UV, making Python a solved problem
Around 15 years ago Go was launched to help get people to stop using Python. 10 years ago, it was all anyone would talk about. You couldn’t get anyone to shut up about Go. It was going to save the world and cook me breakfast. We ignored the error handling, the lack of list comprenhension, finally they added generics, on and on. We let the excuses for the language pile up for years. Why? Easy. It’s the deployment. One file. You can’t get easier than that. Although Python had Pex early on, it was only recently where it could be used batteries included with an interpreter. Pex solved a lot, but there was still the necessary step to build everything into a single binary, and unlike Go, the build process wasn’t batteries included.
UV, at this point I hope needs no introduction. It solves every build related problem in a way that was only possible after learning from the mistakes of every other effort (and there were a lot). Development environments are a snap to setup and duplicate, but ‘uv run’ took it to a whole nother level. Python recently added the ability to inline dependencies, and combine with uv’s runner, it’s the ultimate high ground in shipping arbitray code and making it work for people with no configuration. Pip, for all it’s flaws, can package and host code in plain git repositories, and uv can run code directly out of pastebin, or github gists. This is more than a neat parlor trick, this lowers the entry barrier to practically nothing. Python now finally has fought back against Go’s original reason for being funded and developed. It killed it’s original purpose. I can’t overstate how huge of shift this is. For all intents and purposes, Go is no longer in the running for 90% of new projects.

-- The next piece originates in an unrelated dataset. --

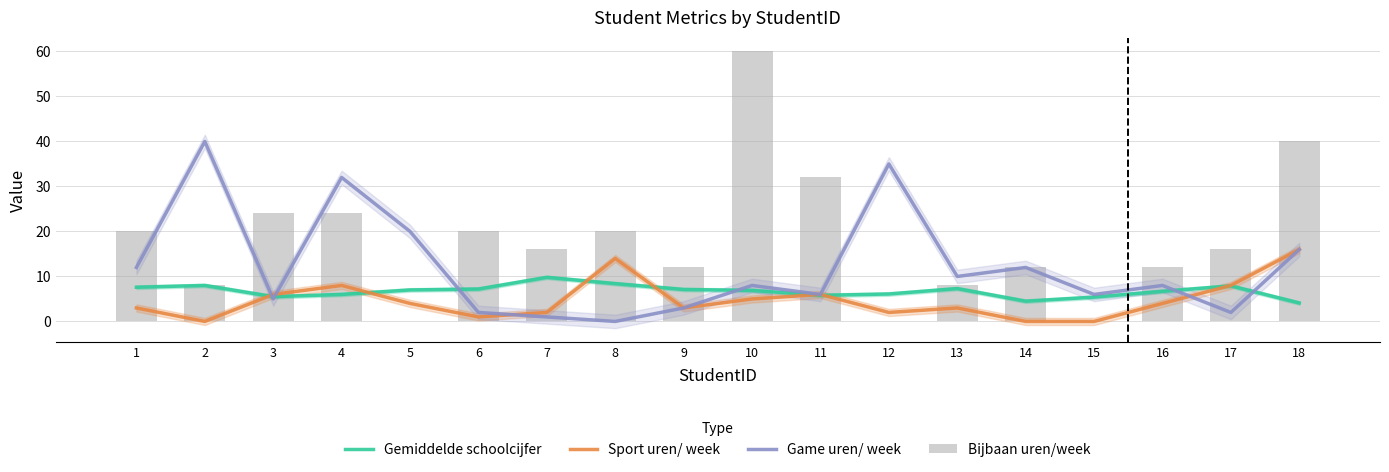

What is the value of the Bijbaan uren/week bar at the 16th from the left?

12.0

I’m working with Go right now, it’s the same problem it’s always been. Building from cloned repos, error handling, obnoxious terseness. All for what? The particular project I’m involved with does not benefit from it’s speed advantage. Most don’t, and people are no longer picking Go for speed with Rust and Zig being available. Go will always be a good middleground, with excellent tooling, and projects that previously switched to Go like Kubernetes or… Kubernetes, are not likely to change at this point. That’s not good enough for newer projects though.
From now on, I’ll stop being a contrarian and reach for Python first thing. It’s the only universal language that matters, like English. Hating it is futile. Dataclasses help me hide most of the ugliness I hate about it, and I can live with the rest, much easier than the terse, blunt, stupid of Go. Go is more popular than ever, sure, but UV is going to beat it into the ground. Betting against Python is not a mistake I will make again.